Publication on website and availability of hard copies

A copy of this Announcement will be made available, subject to certain restrictions relating to persons resident in Restricted Jurisdictions, on Tesco's website at www.tescoplc.com. For the avoidance of doubt, the contents of this website are not incorporated into and do not form part of this Announcement.

Tesco Shareholders may request a hard copy of this Announcement by: (i) contacting Equiniti during business hours on +44 371 384 2977 if calling from the UK, or +44 121 415 7053 if calling from outside the UK (lines are open from 8.30am to 5.30pm (UK time), Monday to Friday (excluding public holidays in England and Wales)); or (ii) by submitting a request in writing to Equiniti at Equiniti Limited, Aspect House, Spencer Road, Lancing, West Sussex BN99 6DA. Calls to 03 numbers cost no more than a national rate call to a 01 or 02 number.
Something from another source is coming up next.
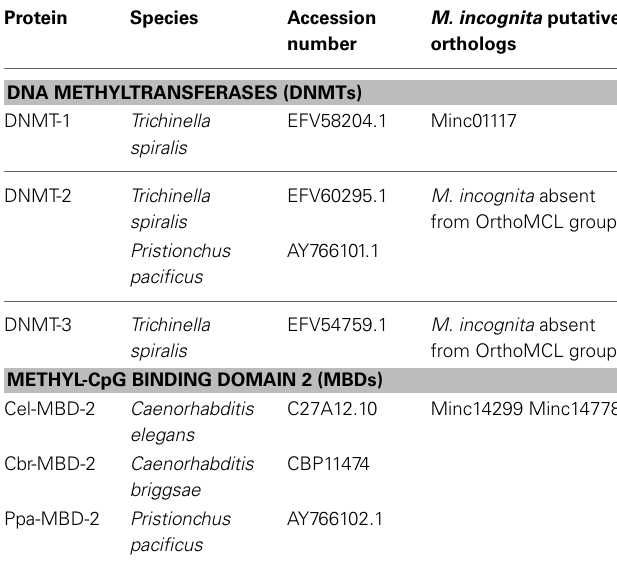
Table 1 | M. incognita putative orthologs for methyltransferases (DNMTs) and methyl-CpG binding domain (MBDs) proteins.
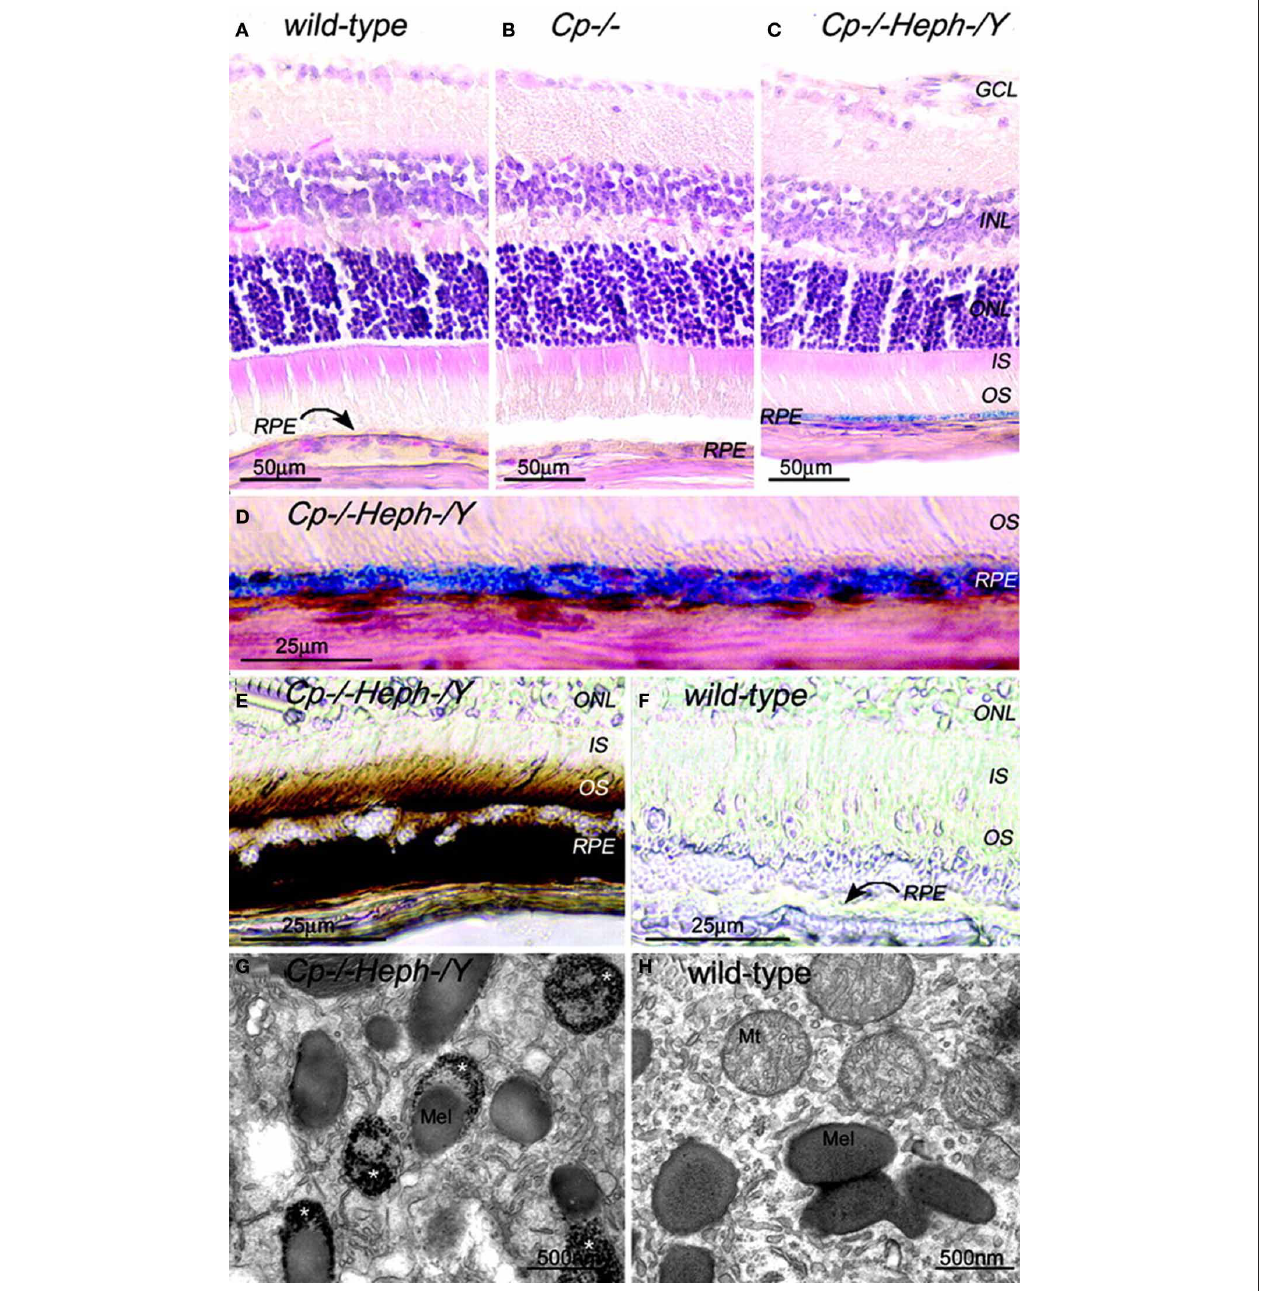
6-month-old Cp − / − Heph − /Y (E) and WT (F) retinas after DAB enhancement (brown) of Perls’ stain. ( G and H ) Electron micrographs of RPE from 6-month-old Cp − / − Heph − /Y (G) and WT (H) eyes. Only the Cp − / − Heph − /Y RPE (G) contains electrondense vesicles ( ∗ ) sometimes fused with melanosomes. Reprinted from Hahn et al.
If you are in any doubt about the contents of this Announcement or the action you should take, you are recommended to seek your own independent financial advice immediately from your stockbroker, bank manager, solicitor, accountant or independent financial adviser duly authorised under the Financial Services and Markets Act 2000 (as amended) if you are resident in the United Kingdom or, if not, from another appropriately authorised independent financial adviser.